(Material provided)

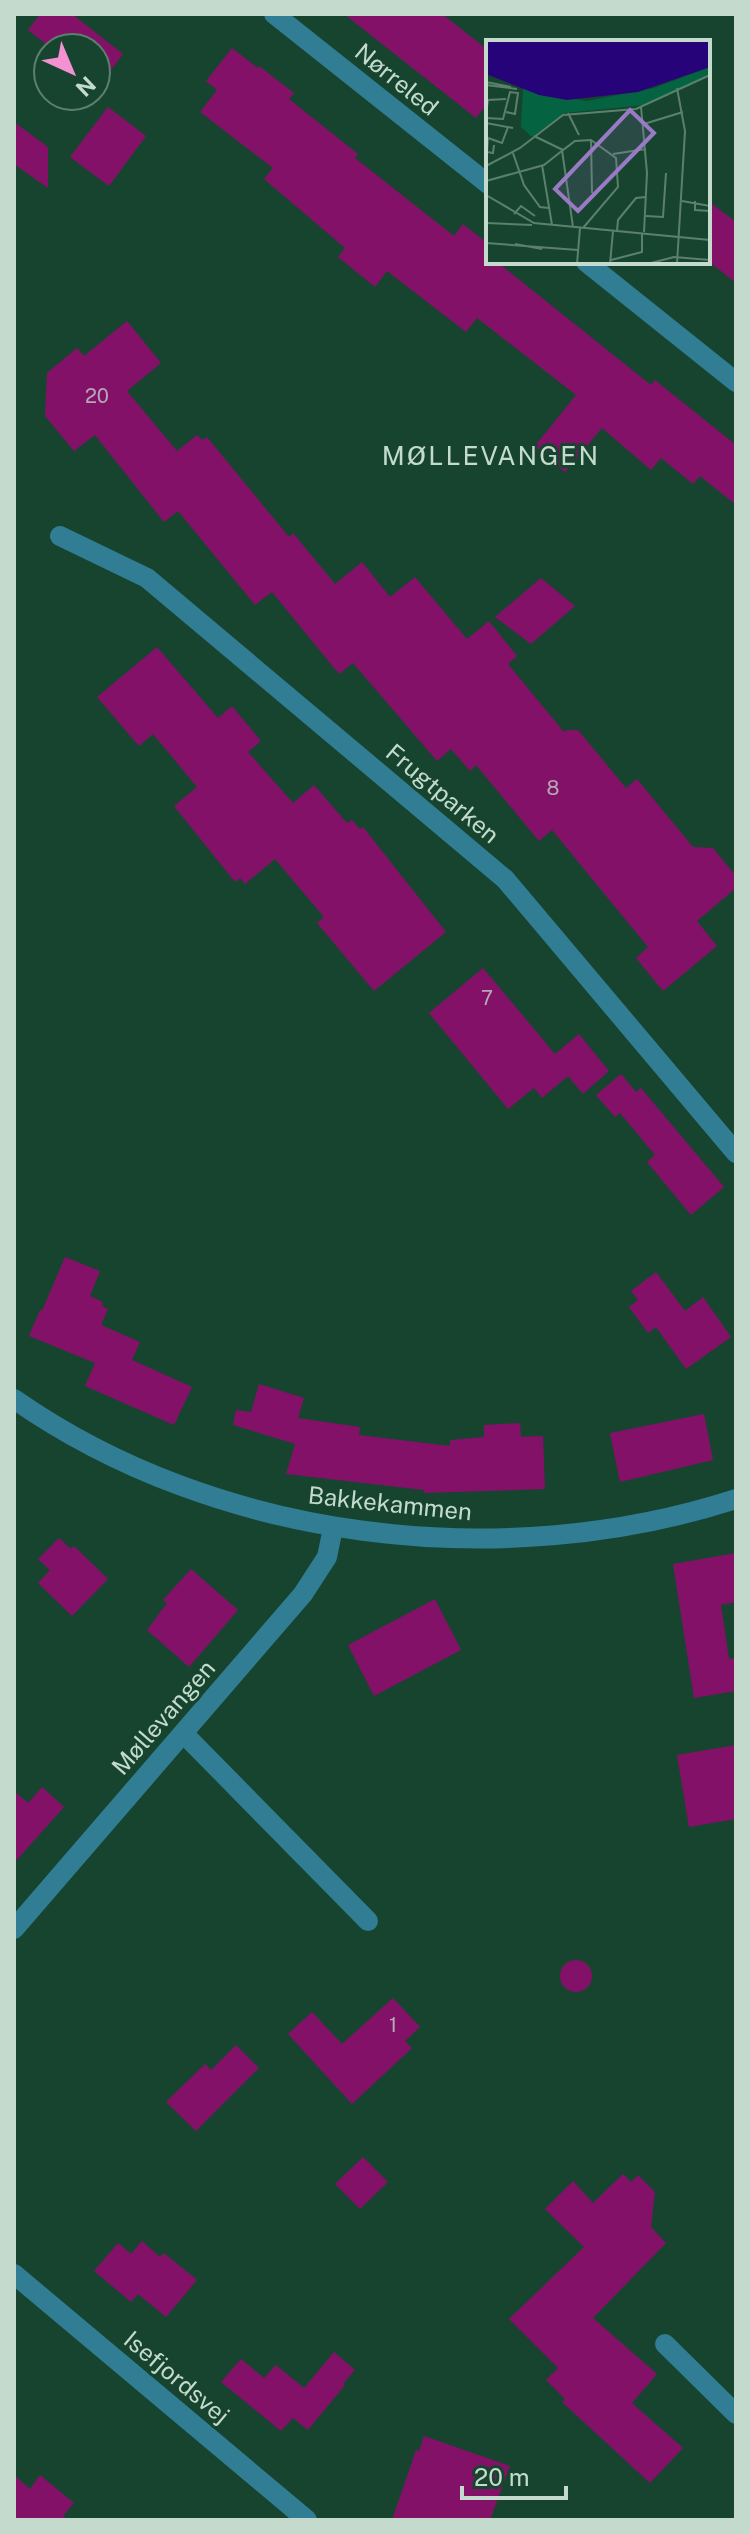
<svg xmlns="http://www.w3.org/2000/svg" width="750" height="2534" viewBox="0 0 750 2534" font-family="'Public Sans',sans-serif">
<style>
.building{fill:#841168}
.lines{fill:none;stroke-linecap:round;stroke-linejoin:round}
.minor{stroke:#307d94;stroke-width:20}
.labels{text-anchor:middle;dominant-baseline:central;stroke-width:6;stroke-linejoin:round;paint-order:stroke}
.number-label{font-size:20px;fill:#b3a8b4}
.street-label{font-size:24px;fill:#c3dacd;stroke:#17442f}
.neighbourhood-label{font-size:26px;letter-spacing:2px;fill:#c3dacd;stroke:#17442f}
.inset-road{fill:none;stroke:#5c806e;stroke-width:2}
.view{fill:#9b7ac5;fill-opacity:0.15;stroke:#9b7ac5;stroke-width:4}
.inset-edge{fill:none;stroke:#c3dacd;stroke-width:4}
</style>
<rect width="100%" height="100%" fill="#17442f"/>
<g class="building">
<polygon points="40,14 72,14 123,54 99,86 96,84 96,48 51,48 28,30"/>
<polygon points="344,14 442,14 488,50 488,103 476,118"/>
<polygon points="232,48 258,68 259,66 294,93 289,99 358,154 355,158 454,236 463,224 486,242 483,247 488,251 488,262 503,262 502,266 651,385 655,380 736,445 736,505 700,476 693,484 661,458 651,470 602,428 565,472 534,447 576,395 477,318 466,332 387,271 375,287 338,257 345,248 264,179 273,168 200,112 217,90 206,81"/>
<polygon points="108,107 146,136 109,186 70,157"/>
<polygon points="14,122 48,147 48,188 14,164"/>
<polygon points="708,201 736,222 736,283 708,261"/>
<polygon points="127,321 161,363 127,391 177,451 197,435 202,440 207,437 289,537 293,533 335,584 362,562 390,597 415,577 467,639 489,621 517,656 508,664 564,732 567,730 578,730 626,788 637,779 693,847 713,848 736,876 736,888 697,921 717,946 663,991 636,958 648,947 552,830 539,841 476,765 470,771 451,749 437,761 353,663 339,674 272,592 255,605 178,511 164,522 95,435 74,451 45,416 47,373 77,348 84,356"/>
<polygon points="541,578 575,606 531,644 495,617"/>
<polygon points="157,647 218,718 232,706 261,741 248,752 293,803 314,785 347,823 352,820 360,829 363,827 446,932 374,991 317,923 324,917 275,859 245,884 240,878 235,882 174,806 197,787 153,734 139,746 97,697"/>
<polygon points="483,968 555,1054 579,1034 609,1071 583,1094 568,1076 542,1098 534,1088 508,1109 429,1013"/>
<polygon points="621,1074 636,1092 641,1088 724,1187 691,1215 647,1162 655,1155 620,1113 615,1117 596,1095"/>
<polygon points="65,1257 100,1271 90,1296 103,1302 102,1306 108,1309 101,1325 140,1342 132,1360 192,1387 174,1425 85,1386 95,1363 29,1336 40,1310 42,1311"/>
<polygon points="656,1272 685,1311 703,1297 731,1337 686,1369 656,1327 648,1333 629,1307 638,1300 631,1291"/>
<polygon points="259,1384 304,1398 298,1418 360,1427 359,1435 450,1446 450,1440 484,1437 484,1425 520,1423 521,1437 543,1436 545,1489 424,1493 424,1490 286,1474 295,1444 233,1425 236,1410 251,1412"/>
<polygon points="704,1414 713,1460 620,1482 610,1433"/>
<polygon points="59,1538 71,1549 74,1546 108,1579 72,1616 38,1583 50,1570 38,1559"/>
<polygon points="736,1553 736,1602 721,1605 729,1659 736,1658 736,1691 694,1698 673,1564"/>
<polygon points="191,1569 238,1610 189,1667 147,1630 167,1603 163,1600"/>
<polygon points="435,1599 461,1650 374,1696 348,1645"/>
<polygon points="736,1745 736,1819 689,1827 677,1755"/>
<polygon points="42,1787 64,1807 14,1863 14,1791 28,1803"/>
<circle cx="576" cy="1976" r="16"/>
<polygon points="393,1998 420,2027 405,2041 412,2048 352,2104 288,2034 312,2012 342,2044"/>
<polygon points="236,2045 259,2068 196,2131 166,2102 205,2064 211,2070"/>
<polygon points="363,2157 388,2182 360,2209 335,2184"/>
<polygon points="623,2174 631,2182 638,2175 655,2192 651,2227 666,2243 593,2318 657,2374 632,2403 683,2448 650,2483 562,2402 565,2399 546,2380 558,2368 509,2319 584,2247 545,2209 573,2181 593,2203"/>
<polygon points="142,2241 160,2257 164,2253 197,2280 166,2317 138,2294 131,2302 94,2271 118,2243 131,2254"/>
<polygon points="334,2352 355,2370 343,2384 345,2385 308,2430 293,2418 281,2431 221,2382 241,2359 264,2378 276,2365 304,2388"/>
<polygon points="424,2436 510,2466 490,2520 392,2520 416,2450 419,2451"/>
<polygon points="14,2475 30,2489 40,2475 74,2503 63,2516 68,2520 14,2520"/>
</g>
<g class="lines">
<g class="minor">
<polyline points="274,14 488,184"/>
<polyline points="586,262 736,382"/>
<polyline points="60,536 147,578 505,879 736,1153"/>
<path d="M14 1399C217 1541 501 1575 736 1499"/>
<polyline points="184,1734 368,1921"/>
<polyline points="14,1929 303,1594 327,1557 333,1528"/>
<polyline points="14,2274 307,2520"/>
<polyline points="665,2344 736,2414"/>
</g>
</g>
<g class="labels">
<g class="number-label">
<text x="97" y="396">20</text>
<text x="553" y="788">8</text>
<text x="487" y="998">7</text>
<text x="393" y="2025">1</text>
</g>
<g class="street-label">
<text transform="translate(397 79) rotate(39)">Nørreled</text>
<text transform="translate(443 793) rotate(40)">Frugtparken</text>
<text transform="translate(390 1503) rotate(6)">Bakkekammen</text>
<text transform="translate(163 1717) rotate(-49)">Møllevangen</text>
<text transform="translate(177 2377) rotate(40)">Isefjordsvej</text>
</g>
<g class="neighbourhood-label">
<text x="491" y="455">MØLLEVANGEN</text>
</g>
</g>
<g transform="translate(486 40)">
<rect width="224" height="224" fill="#17442f"/>
<path d="M224 27V34L158 65 78 73 46 97 35 87 37 49 101 61 168 48Z" fill="#046442"/>
<path d="M0 0H224V27L152 52 81 60 53 55 0 34Z" fill="#260379"/>
<path class="inset-road" d="M0 42 25 47M0 45 31 49M155 67 161 133 158 192M0 73 2 60 20 59M82 73 93 95M0 78 17 79 24 52 32 53 29 74 20 72M0 83 27 88M158 84 197 72M48 96 77 110 89 101 105 100 130 118 132 147 97 188M105 100 106 153M8 105 7 113 1 112 2 98 16 103 22 87M76 110 87 187M27 113 38 145 54 167 63 168M127 114 160 109M56 125 66 185M0 126 34 108 77 75 150 69 224 35M0 141 58 125 77 110M0 155 48 183 224 200M196 161 224 166M209 161V170L224 171M28 174 35 166 49 176M160 176 177 177 180 133M0 183 46 185M131 191 132 180 150 158 160 157M0 203 92 210M29 204 56 209M125 220 156 212V193M91 224 94 188M124 224 127 191M161 224 188 217 224 220M191 224 199 91 191 48"/>
<path class="view" d="M144 70 168 93 92 171 69 149Z"/>
<rect width="224" height="224" class="inset-edge"/>
</g>
<rect width="750" height="2534" fill="none" stroke="#c3dacd" stroke-width="32"/>
<g transform="translate(72 72) rotate(136)"><circle r="38" fill="#17442f" stroke="#5c806e" stroke-width="2"/>
<path d="M0-6L14 30L0 20L-14 30Z" fill="#f491d3"/>
<text y="-12" font-size="22" font-weight="bold" text-anchor="middle" fill="#c3dacd">N</text>
</g>
<path d="M462 2486v12h104v-12" fill="none" stroke="#c3dacd" stroke-width="4"/>
<text x="474" y="2486" font-size="24" fill="#c3dacd" stroke="#17442f" stroke-width="6" paint-order="stroke">20 m</text>
</svg>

(End Material provided)

[Exercise requirements]
Every line above that carries the string "street" should be copied.

[Solution to this problem]
.street-label{font-size:24px;fill:#c3dacd;stroke:#17442f}
<g class="street-label">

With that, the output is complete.